About 25 faith leaders, activists and members of the MenEngage Africa network are currently participating in a five-day skills building and co-learning workshop under the theme “Religion, Gender and Sexuality”. The workshop, which started on Monday and will end on Friday, is organised by Sonke Gender Justice (Sonke), MenEngage Africa, the Institute of Development Studies (IDS) and the Wits Centre for Diversity Studies (WICDS). Participants have come from all over Africa, including from Burundi, Uganda, Kenya, Somalia, Malawi, Mozambique, Botswana, Swaziland, Zimbabwe and South Africa.
Explaining the rationale for bringing members of the faith community and gender transformation activists together to discuss issues of gender and sexuality, alongside religion, Desmond Lesejane, Director of Sonke’s Social and Structural Drivers unit which works on faith, culture and gender issues, said:
“At Sonke, over the years, we have come to realise that as we engage communities around gender transformation issues, there is always some reference to religious beliefs and [cultural] norms, people quoting text to justify male dominance and patriarchy… and these institutions, therefore, become major drivers of gender inequality.”
But, he said that in spite of this, “our engagement has been that some things can be transformed and used positively. This is enabling us to not just demonise faith and culture, but also seek to engage it and see if there are positive things that we can learn in that space,” he added.
An ordained minister himself, Lesejane admits that there is a host of scriptural texts in the Bible that propagate misconceptions around power dynamics,and which some interpret as giving men the right to dominate women, and which reinforce “notions of men created to be leaders and notions of women expected to be submissive.”
But, he points out that there is a window of opportunity to change the way that religion – all religions, in fact, – can be used with regards to gender so that religion may promote, rather than hinder, gender equality. This is what this week’s workshop on “Religion, Gender and Sexuality” wants to teach.
“This is an exceptional meeting because we are not just talking about gender holistically, but we’re talking about gender [in relation] to religion,” says workshop participant, Gogontlejang Phaladi, Director of the Gogontlejang Phaladi Pillar of Hope Project, which works in human rights advocacy and is a part of the MenEngage Africa Botswana network, “I think that is very relevant given our continental context because as Africans we have a strong religious background that influences our past, our present and how we live our lives.”
She said this week’s workshop presents a rare opportunity to discuss how religion contributes to gender imbalances.
Another participant, Golden Kangoma, Director of Programmes for the Malawi Inter-Faith AIDS Association said he hoped to learn how faith-based AIDS intervention programmes can include at-risk communities such as gay men and sex workers in their care programmes.
“In the communities that we are working in, and in [the] programmes that we are designing and implementing for the faith community, there is one thing that is missing,” says Kangoma, “As faith leaders we really need to understand the diversity of people, and embrace that, so that we can live together in harmony. The Bible and the Qur’an are clear that we are all created in the image of God. My expectation is that when I come out of this skills-building workshop I need to have that muscle that I can use to design programmes that will help religious leaders – both Christians and Muslims – to understand that it’s not up to us to discriminate against people who are perceived to be different, like sex workers, gays or lesbians.”

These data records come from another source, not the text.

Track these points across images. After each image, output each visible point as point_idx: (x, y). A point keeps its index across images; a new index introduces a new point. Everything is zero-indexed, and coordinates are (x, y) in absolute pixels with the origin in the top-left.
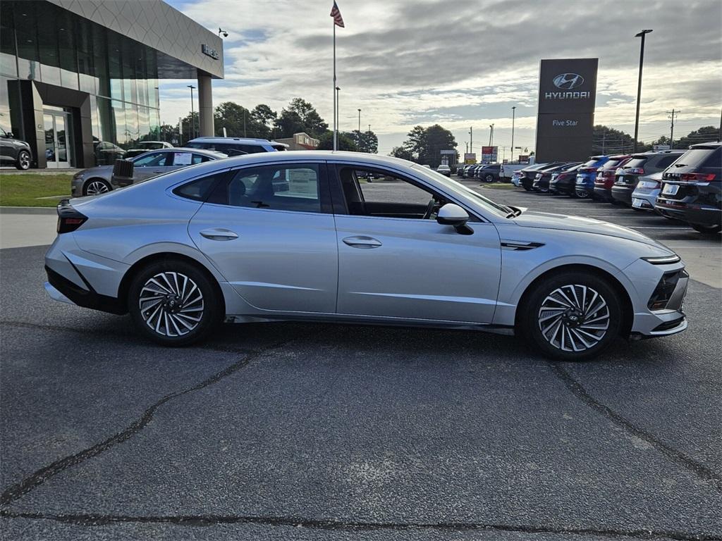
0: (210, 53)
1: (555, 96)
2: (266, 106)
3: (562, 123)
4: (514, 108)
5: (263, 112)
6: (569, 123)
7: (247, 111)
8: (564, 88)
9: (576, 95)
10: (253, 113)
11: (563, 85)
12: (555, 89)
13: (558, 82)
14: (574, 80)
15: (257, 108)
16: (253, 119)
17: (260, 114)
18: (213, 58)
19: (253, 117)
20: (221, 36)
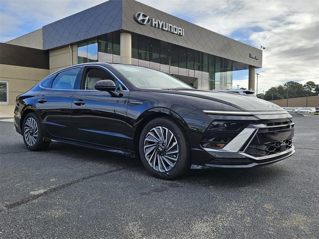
0: (254, 57)
2: (312, 82)
5: (310, 85)
7: (301, 85)
10: (305, 86)
15: (307, 83)
16: (304, 88)
17: (308, 86)
18: (256, 59)
19: (305, 88)
20: (262, 49)
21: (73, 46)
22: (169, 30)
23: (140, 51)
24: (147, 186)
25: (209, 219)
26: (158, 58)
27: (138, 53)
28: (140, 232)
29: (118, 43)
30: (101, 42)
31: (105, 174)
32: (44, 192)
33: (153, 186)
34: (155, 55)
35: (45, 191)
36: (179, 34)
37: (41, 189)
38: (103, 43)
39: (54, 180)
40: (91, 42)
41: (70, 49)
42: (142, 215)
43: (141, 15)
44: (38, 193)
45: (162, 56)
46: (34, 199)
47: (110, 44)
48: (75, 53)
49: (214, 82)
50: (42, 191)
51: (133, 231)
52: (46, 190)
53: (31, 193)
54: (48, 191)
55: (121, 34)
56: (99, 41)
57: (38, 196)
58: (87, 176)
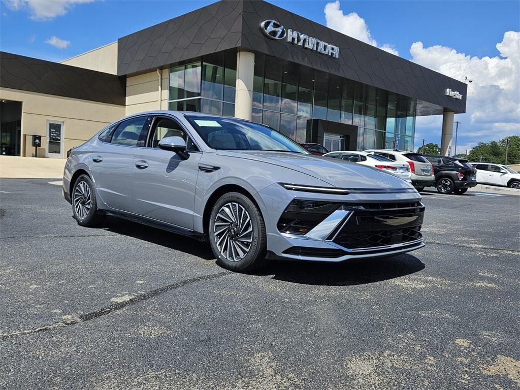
0: (453, 94)
20: (467, 83)
21: (163, 70)
22: (315, 49)
23: (267, 81)
24: (279, 299)
25: (372, 356)
26: (295, 93)
27: (264, 83)
28: (271, 367)
29: (234, 67)
30: (206, 66)
31: (215, 277)
32: (131, 300)
33: (287, 300)
34: (291, 88)
35: (131, 298)
36: (330, 55)
37: (126, 294)
38: (210, 67)
39: (142, 282)
40: (190, 66)
41: (159, 75)
42: (274, 343)
43: (272, 24)
44: (121, 301)
45: (301, 89)
46: (117, 309)
47: (220, 70)
48: (165, 82)
49: (385, 133)
50: (127, 298)
51: (261, 365)
52: (134, 297)
53: (112, 300)
54: (135, 298)
55: (238, 54)
56: (204, 63)
57: (123, 305)
58: (189, 279)
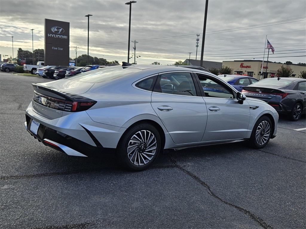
1: (52, 36)
3: (56, 49)
4: (13, 37)
6: (59, 49)
8: (56, 33)
9: (62, 37)
11: (55, 32)
12: (52, 33)
13: (54, 29)
14: (61, 30)
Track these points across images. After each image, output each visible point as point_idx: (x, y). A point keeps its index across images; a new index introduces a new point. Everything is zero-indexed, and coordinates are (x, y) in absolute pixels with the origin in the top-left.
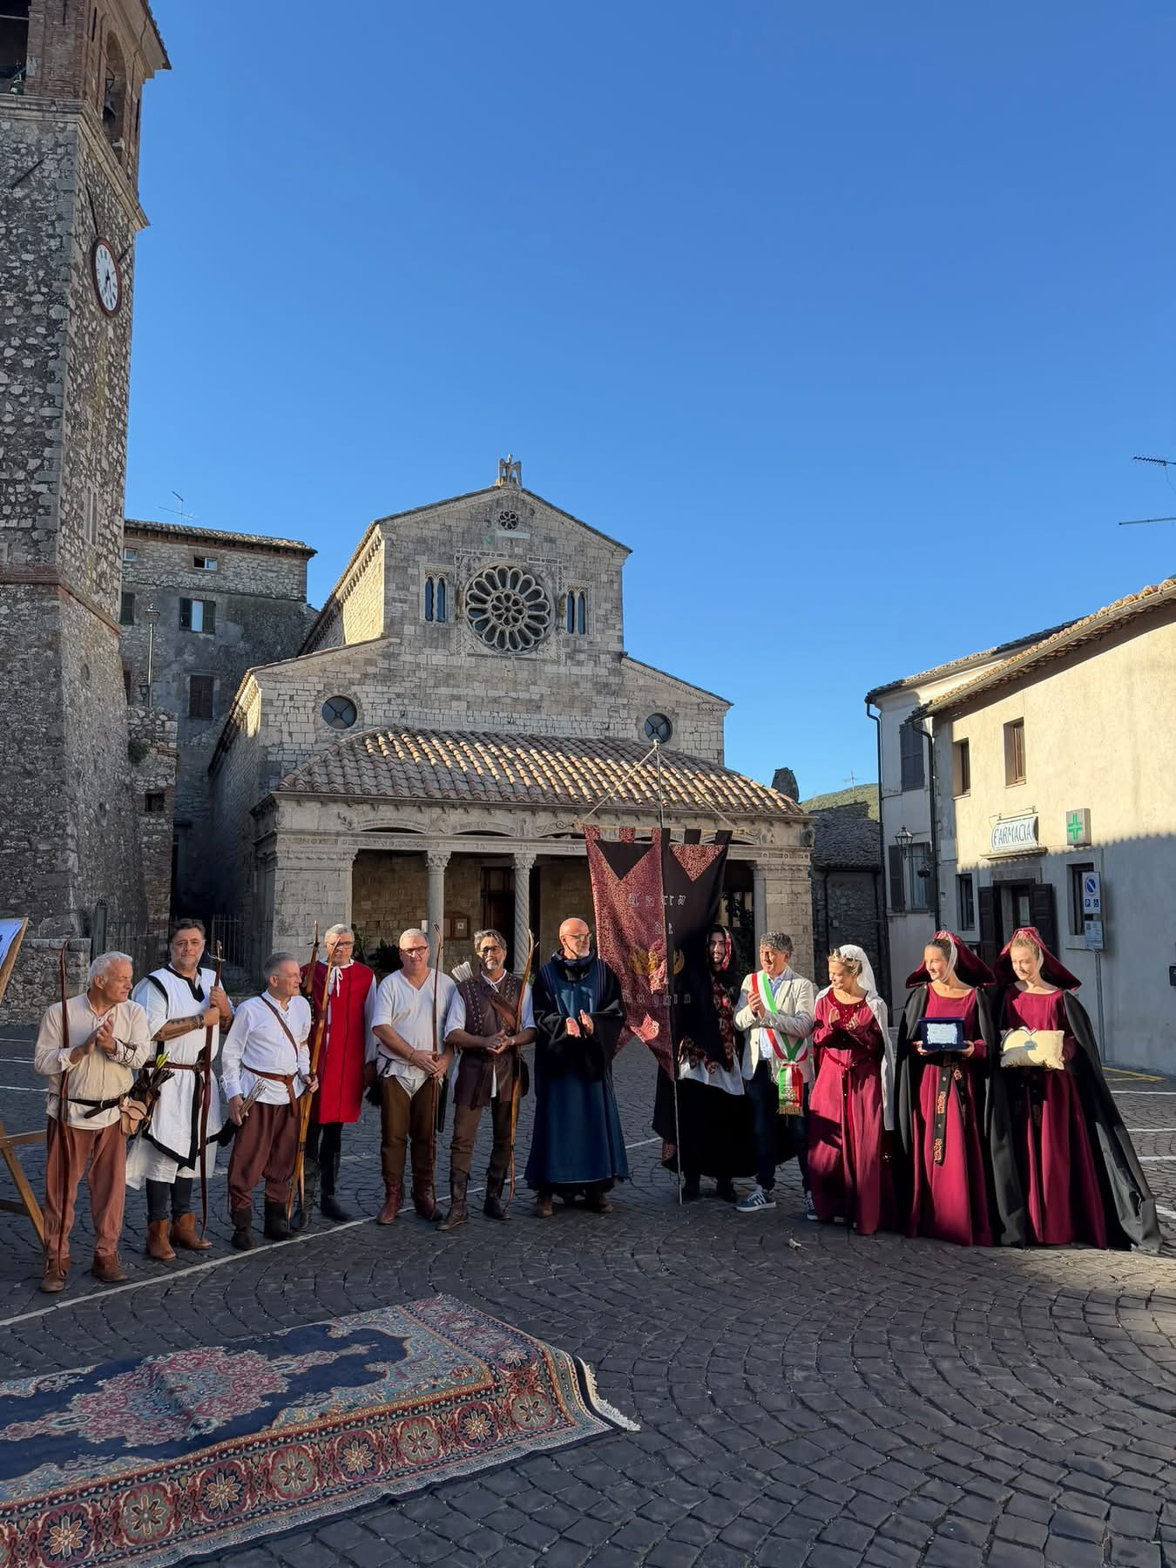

Lesejane says that there have been many religious scholars – in particular, feminist theologians – who have demystified and provided alternative ways of understanding various religious texts that have previously promoted patriarchy. He says they are successfully foregrounding concepts of religion as a space that is supposed to be inclusive, of God being affirmative of women, and of women created in the image of God as well and having their own inherent dignity.”
“I wouldn’t say religion promotes oppression,” says Kangoma, “But using my experience on the ground, what I have seen is that people misinterpret the Holy Scriptures. People do not know the context and meaning of those texts. They apply selective utilisation of texts and use it to their advantage. For example, Ephesians 5:22, says that ‘women must be submissive’, whereas the true meaning according to Paul was that ‘men and women are supposed to be submissive to each other’. That verse lies even before verse 22.”
The organisers hope that the “Religion, Gender and Sexuality” workshop will give faith leaders and people that work in diverse communities the tools needed to address gender and sexuality inequality and that there will be a move towards using religion to drive social cohesion, acceptance and understanding.
Phaladi says that she hopes to take what she’s learning in South Africa this week back to Botswana and to engage with religious leaders to eradicate gender inequality and gender-based violence.